- [Work instruction]
Write the number of lines in the material below that contain "DetermineKeyPhrases", with no other words.

- [Entries supplied]
----
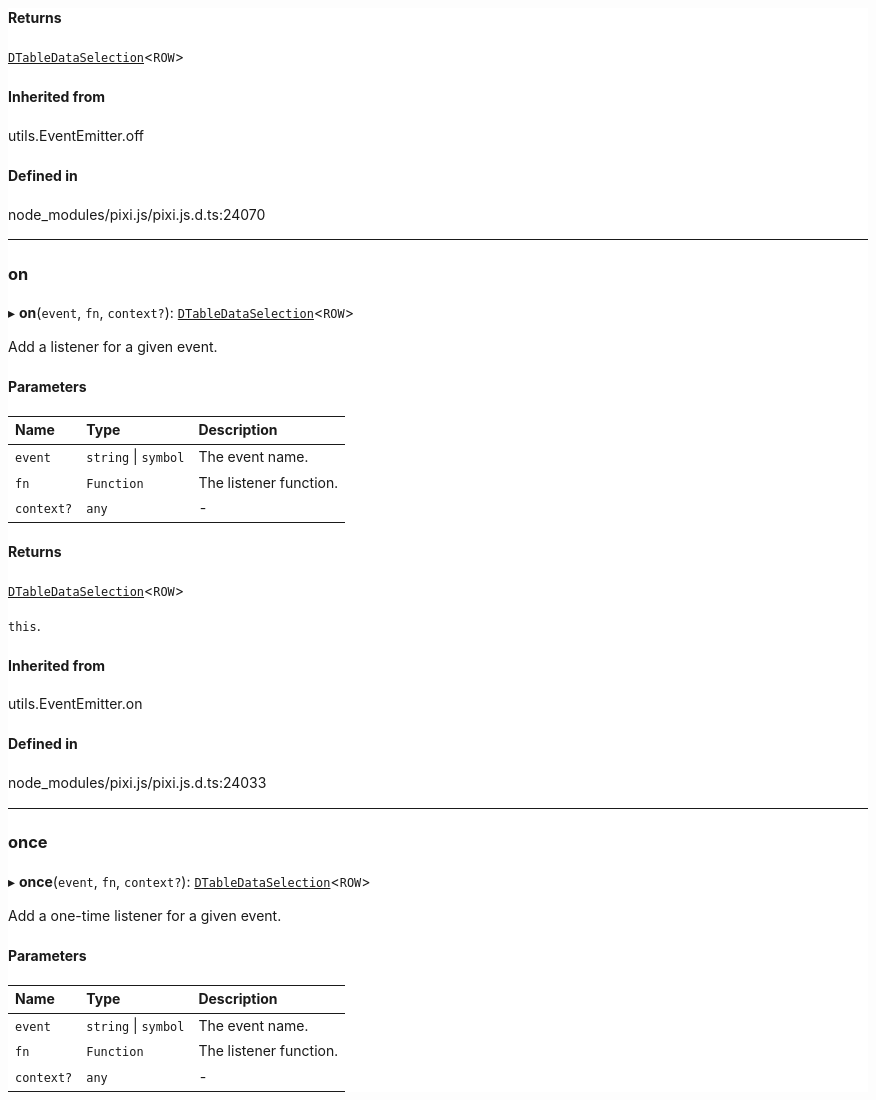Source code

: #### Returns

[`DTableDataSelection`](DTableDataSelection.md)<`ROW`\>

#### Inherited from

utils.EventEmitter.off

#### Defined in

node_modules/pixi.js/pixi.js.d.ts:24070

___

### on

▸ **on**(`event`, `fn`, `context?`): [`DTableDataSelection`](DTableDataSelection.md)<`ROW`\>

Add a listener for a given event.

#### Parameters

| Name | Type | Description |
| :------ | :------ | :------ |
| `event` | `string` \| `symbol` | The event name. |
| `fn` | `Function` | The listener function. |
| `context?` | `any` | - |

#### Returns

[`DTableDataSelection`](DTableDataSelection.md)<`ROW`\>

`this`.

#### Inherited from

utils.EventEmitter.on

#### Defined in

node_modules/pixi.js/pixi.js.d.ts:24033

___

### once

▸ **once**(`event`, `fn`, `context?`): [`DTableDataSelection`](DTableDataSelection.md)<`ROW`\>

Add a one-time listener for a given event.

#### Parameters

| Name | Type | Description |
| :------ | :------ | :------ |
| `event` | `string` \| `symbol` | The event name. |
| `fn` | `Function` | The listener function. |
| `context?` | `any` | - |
----
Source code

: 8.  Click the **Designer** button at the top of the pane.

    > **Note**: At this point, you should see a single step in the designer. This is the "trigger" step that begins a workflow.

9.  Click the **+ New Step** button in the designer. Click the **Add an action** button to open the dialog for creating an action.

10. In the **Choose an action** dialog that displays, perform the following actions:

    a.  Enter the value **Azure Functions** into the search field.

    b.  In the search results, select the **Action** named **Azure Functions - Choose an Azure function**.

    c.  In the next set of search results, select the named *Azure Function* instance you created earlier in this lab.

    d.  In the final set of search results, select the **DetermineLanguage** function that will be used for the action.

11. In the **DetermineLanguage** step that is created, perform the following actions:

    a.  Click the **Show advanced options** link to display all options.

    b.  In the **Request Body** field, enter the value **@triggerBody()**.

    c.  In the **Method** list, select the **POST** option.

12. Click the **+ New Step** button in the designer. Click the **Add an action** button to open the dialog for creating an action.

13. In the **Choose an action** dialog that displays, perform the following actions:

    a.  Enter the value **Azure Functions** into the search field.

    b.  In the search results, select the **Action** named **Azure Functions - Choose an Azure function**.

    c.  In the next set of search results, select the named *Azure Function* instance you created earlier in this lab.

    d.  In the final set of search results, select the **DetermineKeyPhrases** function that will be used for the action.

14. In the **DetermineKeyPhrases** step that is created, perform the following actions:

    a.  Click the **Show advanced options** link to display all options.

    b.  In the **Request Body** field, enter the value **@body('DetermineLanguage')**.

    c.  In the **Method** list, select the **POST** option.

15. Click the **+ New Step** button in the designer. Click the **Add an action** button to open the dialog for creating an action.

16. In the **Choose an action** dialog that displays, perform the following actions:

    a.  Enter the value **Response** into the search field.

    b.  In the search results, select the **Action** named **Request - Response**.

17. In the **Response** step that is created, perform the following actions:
----
- [Solution]
2